> _Given passage_:
------------------------------------

Humble Service in a Status-Driven World
In a culture that sees power and status as the highest goal, what would it look like to see greatness through the eyes of Jesus? Jesus teaches us that the path to fulfillment is one of humble service.
Hey friends!
The dreary London grey has broken a bit over this last month and the skies opened up with the brightest sun. Taking early walks in the morning as the sun peeks its way through the clouds has been a real joy this month. Listening to the birds chatter on and the cool spring breeze shift through the only just bloomed daffodils which line the path along the river outside my house has been easing me out of winter. We are certainly still quite a ways away from summer, yet the sun carries hope on its rays. Spring is here - new life is beginning to appear after a long winter.
The tulips in my lounge burst open into full bloom last week and I spent hours looking at them. Somehow they seem to open so slowly and then all of the sudden they are stretched wide in full bloom, holding the whole room suspended in their beauty. You know there are over 400,000 different types of flowers? That alone makes you believe in a loving, creative God. Today I thought about all the little ways God’s love and devotion are woven into creation — all the little magical moments we so easily miss when we’re rushing through life, and all the opportunities we have to be part of it all.
As we continue our journey through the practices of Jesus, today we’ll be looking at the practice of service. I actually think Jesus’ teaching on this practice is one of his more subversive lessons. In a culture that sees affluence and status as the highest goal, what would it look like to view greatness through the eyes of Jesus?
So, let’s dig in together.
Serving is the most tangible expression of loving your neighbor.
As I ran up Ocean Park Blvd toward my house, the same run I did several times a week, I noticed a man sitting on a bench at the top of the hill. His clothes looked worn and dirty, he looked tired, and he was missing several teeth. I may have passed him a hundred times before without a second thought, but this time was different—something burned within me as I ran past.
I had been practicing the ways of Jesus for some time, committed to tuning into God’s voice however and whenever he chose to speak. I was also working on slowing down my life a bit — letting myself be interuptible to others. As I made my way home, I heard this still, small voice whisper with unmistakable clarity: "Go back to him. Bring two pieces of fruit. Sit and eat with him."
It felt a bit ridiculous if I’m honest. I had no idea who this man was, we were in the middle of Los Angeles, and it felt strange to just approach him the way I sensed God was inviting me to. But, I couldn’t shake this invitation to love like Jesus would. So, I grabbed a banana and an apple from my house, and I headed back out to the road. There he was, still sitting in the same spot.
I walked up to him and asked how he was doing. I offered him a piece of fruit, and he smiled as he chose the banana. We sat together, each eating a piece of fruit on the bench on the top of the hill. We chatted about his life, bits of his story. He was living on the streets. Life hadn’t gone as he planned. He told me he had a son who he didn’t see much anymore. How much he missed him. He shared his heart. And I listened.

------------------------------------

> _Entries_:
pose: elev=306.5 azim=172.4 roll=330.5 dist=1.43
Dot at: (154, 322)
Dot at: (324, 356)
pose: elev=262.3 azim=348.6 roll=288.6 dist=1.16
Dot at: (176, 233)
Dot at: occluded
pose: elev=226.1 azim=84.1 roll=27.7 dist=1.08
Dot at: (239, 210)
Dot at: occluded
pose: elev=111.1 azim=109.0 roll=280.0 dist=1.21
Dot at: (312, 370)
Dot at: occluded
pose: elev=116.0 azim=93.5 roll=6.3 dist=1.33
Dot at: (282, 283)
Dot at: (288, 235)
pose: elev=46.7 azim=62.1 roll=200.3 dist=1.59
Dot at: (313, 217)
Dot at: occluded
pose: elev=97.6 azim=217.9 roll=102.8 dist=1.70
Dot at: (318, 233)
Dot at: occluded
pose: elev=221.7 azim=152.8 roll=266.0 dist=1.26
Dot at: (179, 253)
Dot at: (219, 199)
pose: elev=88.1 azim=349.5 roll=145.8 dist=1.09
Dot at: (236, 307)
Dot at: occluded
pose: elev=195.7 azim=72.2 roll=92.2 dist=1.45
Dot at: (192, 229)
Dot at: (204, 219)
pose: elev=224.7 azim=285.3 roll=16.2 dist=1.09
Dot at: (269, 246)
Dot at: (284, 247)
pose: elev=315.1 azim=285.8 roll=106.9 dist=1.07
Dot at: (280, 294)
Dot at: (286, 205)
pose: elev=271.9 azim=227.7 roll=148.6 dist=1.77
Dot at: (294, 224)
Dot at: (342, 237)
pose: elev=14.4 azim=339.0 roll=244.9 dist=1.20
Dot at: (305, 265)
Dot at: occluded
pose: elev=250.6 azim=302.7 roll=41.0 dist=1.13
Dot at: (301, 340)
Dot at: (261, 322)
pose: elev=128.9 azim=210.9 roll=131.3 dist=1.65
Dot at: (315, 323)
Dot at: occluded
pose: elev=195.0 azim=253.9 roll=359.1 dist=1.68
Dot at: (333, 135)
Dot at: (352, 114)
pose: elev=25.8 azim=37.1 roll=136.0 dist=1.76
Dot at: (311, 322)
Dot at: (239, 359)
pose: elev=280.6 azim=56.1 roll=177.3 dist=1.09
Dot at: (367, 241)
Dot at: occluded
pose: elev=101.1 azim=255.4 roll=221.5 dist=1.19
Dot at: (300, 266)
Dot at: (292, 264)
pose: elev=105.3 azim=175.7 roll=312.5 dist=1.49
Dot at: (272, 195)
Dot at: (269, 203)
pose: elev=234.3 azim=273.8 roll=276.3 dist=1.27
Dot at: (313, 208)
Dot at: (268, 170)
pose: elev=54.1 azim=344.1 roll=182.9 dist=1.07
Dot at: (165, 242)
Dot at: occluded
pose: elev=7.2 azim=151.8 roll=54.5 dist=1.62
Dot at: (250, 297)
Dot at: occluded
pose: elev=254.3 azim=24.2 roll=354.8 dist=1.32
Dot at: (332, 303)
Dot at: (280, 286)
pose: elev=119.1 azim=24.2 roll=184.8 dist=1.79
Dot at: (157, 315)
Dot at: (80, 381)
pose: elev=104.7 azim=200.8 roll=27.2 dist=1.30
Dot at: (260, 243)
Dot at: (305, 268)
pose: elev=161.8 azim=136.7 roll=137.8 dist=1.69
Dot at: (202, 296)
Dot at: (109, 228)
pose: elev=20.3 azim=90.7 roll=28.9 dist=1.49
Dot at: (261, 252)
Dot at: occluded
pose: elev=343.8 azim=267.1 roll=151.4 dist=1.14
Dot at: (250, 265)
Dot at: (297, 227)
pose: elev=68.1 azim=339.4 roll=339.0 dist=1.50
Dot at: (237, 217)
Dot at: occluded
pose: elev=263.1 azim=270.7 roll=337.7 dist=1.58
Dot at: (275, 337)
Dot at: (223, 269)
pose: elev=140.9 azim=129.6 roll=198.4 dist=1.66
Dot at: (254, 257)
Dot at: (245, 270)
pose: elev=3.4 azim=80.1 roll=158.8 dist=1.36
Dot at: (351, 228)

------------------------------------

> _Set tasks_:
1: Summarize the reflection on humble service in two sentences.
2: Supply what comes next in the reflection on humble service, picking up after its last sentence.
The listing was taken from a separate source.

> _Task-by-task answers_:
1: After describing spring arriving in London and seeing God's love woven into creation, the writer introduces service as the next practice of Jesus to explore and calls it one of his more subversive teachings. Recalling a run in Los Angeles, the writer tells of sensing God's prompting to bring fruit to a man on a bench, then sitting and eating with him and listening as he spoke about living on the streets and missing his son.

2:
It was a moment. A single moment in millions of moments throughout both our lives. Nothing crazy happened. We just shared a simple conversation as two human beings living in the same city, sharing a piece of fruit on a bench, on an ordinary sunny day in Los Angeles. When I left to head home, I found myself thinking about how simple it all was.
Since then, through the organizations I’ve volunteered with, I’ve had countless conversations with people experiencing homelessness—and time and time again, I’ve heard the same sentiment expressed in different ways:
“I just feel in invisible.”
“I feel like no one sees me - they just always walk by.”
“I miss talking to people.”
I have no idea if sharing a piece of fruit with this man was significant for him. It could have just been a moment in a million other moments. But what I know is that in that brief window of time, I didn’t just walk by. I let my life be interrupted to be present to a stranger. I listened to his story. I shared my food with him. I made space for him.
This moment has stuck with me for years, always serving as a beautiful reminder of the kind of love our God longs to see awakened in us, the kind of service we are called to.
One of the more radical things Jesus says is that greatness and honor come not from power or status, but from humble service to others.
John 13:12-15 – (Jesus washes the disciples' feet) "Now that I, your Lord and Teacher, have washed your feet, you also should wash one another’s feet. I have set you an example that you should do as I have done for you."
The beautiful thing about Scripture is just how timeless it often feels, and yet, we cannot separate what Jesus is saying from the culture in which he is speaking in. Jesus’ claim that the least shall be the greatest challenged the prevailing social hierarchy at the time in a radical way. In the Greco-Roman world, power and status were highly valued. Social status and hierarchy were everything. In many ways, it’s not so different to the culture we live in now.
And yet, the core of Jesus’ message on greatness emphasizes that true greatness has nothing to do with power and status, but instead has everything to do with humility and service. This is not just a nice sentiment, it’s revealed in flesh and blood through Jesus himself, who completely disrupts the idea of who the Jewish people thought the Messiah would be. His followers assumed his leadership would be one of greatness in their own cultural standards, but Jesus arrives as a humble leader whose teaching prioritizes the vulnerable and marginalized and whose words and actions are humble and sacrificial. Jesus arrives to serve, not to be served.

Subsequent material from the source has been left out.